2 Alle dinck [wedervaert hen] gelijck allen [anderen]: Eenderley [wedervaert] den rechtveerdigen ende den godtloosen, den goeden ende den reynen, als den onreynen: soo dien die offert, als dien die niet en offert: gelijck den goeden, alsoo [oock] den sondaer: dien die sweert, gelijck als dien, die den eedt vreest.
3 Dit is een quaet onder allen dat onder de Sonne geschiet, dat eenderley dinck allen wedervaert, ende dat oock het herte der menschen kinderen vol boosheyt is, ende datter in haer leven onsinnicheden zijn in haer herte: ende daer na moeten sy nae de dooden toe .
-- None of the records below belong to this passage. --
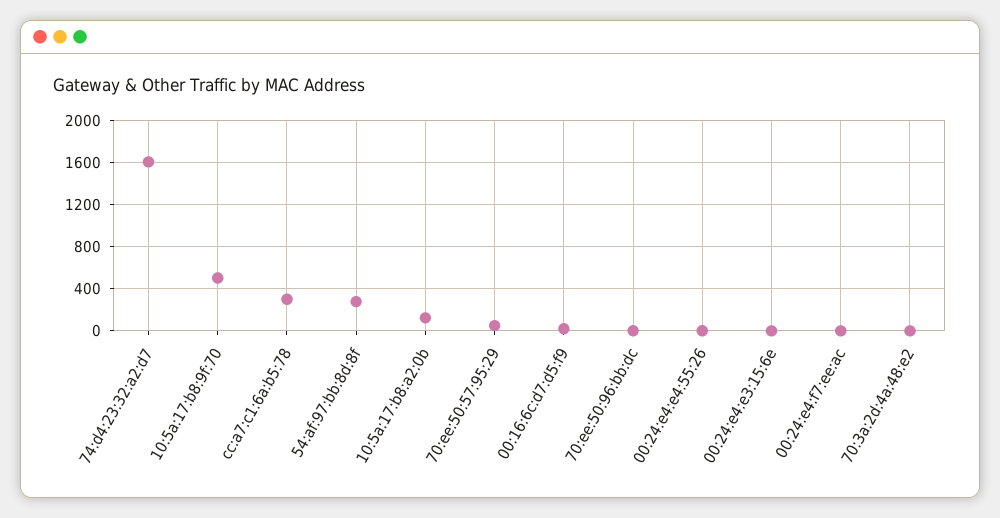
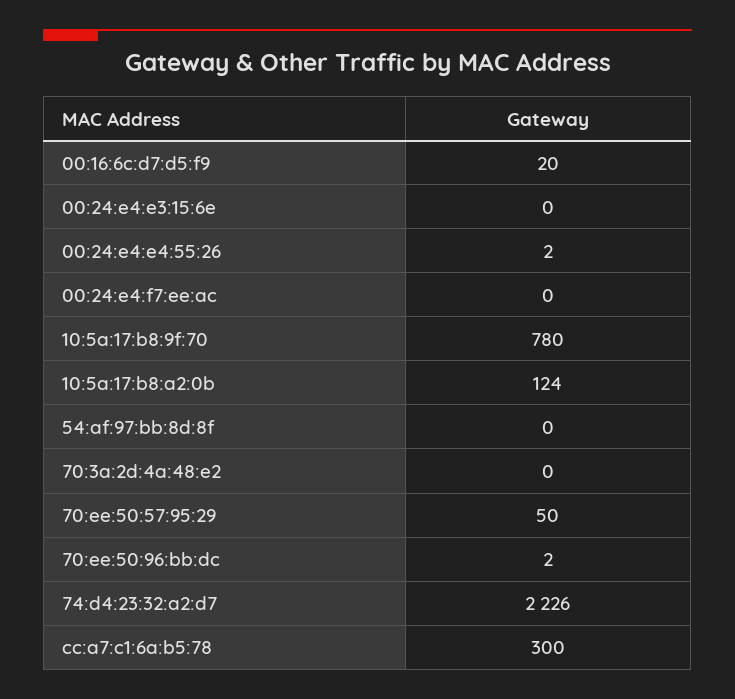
  {
-   "74:d4:23:32:a2:d7": 1600,
+   "74:d4:23:32:a2:d7": 2226,
-   "10:5a:17:b8:9f:70": 500,
+   "10:5a:17:b8:9f:70": 780,
    "cc:a7:c1:6a:b5:78": 300,
-   "54:af:97:bb:8d:8f": 300,
+   "54:af:97:bb:8d:8f": 0,
    "10:5a:17:b8:a2:0b": 124,
    "70:ee:50:57:95:29": 50,
    "00:16:6c:d7:d5:f9": 20,
    "70:ee:50:96:bb:dc": 2,
    "00:24:e4:e4:55:26": 2,
    "00:24:e4:e3:15:6e": 0,
    "00:24:e4:f7:ee:ac": 0,
    "70:3a:2d:4a:48:e2": 0
  }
4 Want voor den genen die vergeselschapt is by alle levendige, isser hope, (want een levendige hont is beter dan een doode leeuw.)
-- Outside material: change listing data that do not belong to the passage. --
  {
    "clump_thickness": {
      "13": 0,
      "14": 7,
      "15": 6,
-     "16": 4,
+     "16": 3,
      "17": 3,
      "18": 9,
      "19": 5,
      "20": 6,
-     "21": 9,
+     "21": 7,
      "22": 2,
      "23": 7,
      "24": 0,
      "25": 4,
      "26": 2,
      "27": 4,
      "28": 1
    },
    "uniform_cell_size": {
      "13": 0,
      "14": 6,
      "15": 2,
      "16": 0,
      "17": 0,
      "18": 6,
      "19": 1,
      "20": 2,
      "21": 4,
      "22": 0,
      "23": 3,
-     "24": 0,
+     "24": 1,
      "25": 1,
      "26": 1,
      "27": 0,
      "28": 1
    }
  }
5 Want de levendige weten, dat sy sterven sullen: maer de doode en weten niet met allen: sy en hebben oock geenen loon meer, maer hare gedachtenisse is vergeten.
6 Oock is alreets hare liefde, oock haren haet, oock hare nijdicheyt vergaen: ende sy en hebben geen deel meer in [dese] eeuwe, in alles dat onder de Sonne geschiet.
7 Gaet [dan] henen, eet u broot met vreuchde, ende drinckt uwen wijn met goeder herte: want Godt heeft alreets een behagen aen uwe wercken.
8 Laet uwe cleederen t’aller tijt wit zijn: ende en laet op uwen hoofde geen olye ontbreken.
9 Geniett des levens met de vrouwe die ghy lief hebt, alle de dagen uwes ydelen levens, welcke [Godt] u gegeven heeft onder de Sonne, alle uwe ydele dagen: want dit is u deel in dit leven, ende van uwen arbeyt dien ghy arbeydt onder de Sonne.
10 Alles wat uwe hant vindt om te doen, doet [dat] met uwe macht: want daer en is geen werck, noch versinninge, noch wetenschap, noch wijsheyt in het graf, daer ghy henen gaet.
11 Ick keerde my, ende sach onder de Sonne, dat de loop niet en is der snellen, noch de strijdt der helden, noch oock de spijse der wijsen, noch oock de rijckdom der verstandigen, noch oock de gunste der wel-wetenden: maer dat tijt ende toeval allen desen wedervaert.
12 Dat oock de mensche sijnen tijt niet en weet, gelijck de visschen, die gevangen worden met het boose nette; ende gelijck de vogelkens, die gevangen worden met den stricke: gelijck die, [alsoo] worden de kinderen der menschen verstrickt, ter booser tijt, wanneer de selve haestelick over haer valt.
13 Oock hebbe ick onder de Sonne dese wijsheyt gesien, ende sy was groot by my:
14 Daer was eene kleyne stadt, ende weynich lieden waren daer in: ende een groot Coninck quam tegen haer, ende hy omcingeldese, ende hy bouwde groote vasticheden tegen haer.
15 Ende men vondt daer eenen armen wijsen man in, die de stadt verloste door sijne wijsheyt: maer geen mensche en gedacht des selven armen mans.
16 Doe seyde ick, Wijsheyt is beter dan cracht: hoe wel de wijsheyt des armen veracht, ende sijne woorden niet en waren gehoort geweest.
17 De woorden der wijsen moeten in stillicheyt aengehoort worden, meer dan het geroep des genen die over de sotten heerscht.
18 De wijsheyt is beter dan de crijchs-wapenen: maer een eenich sondaer verderft veel goets.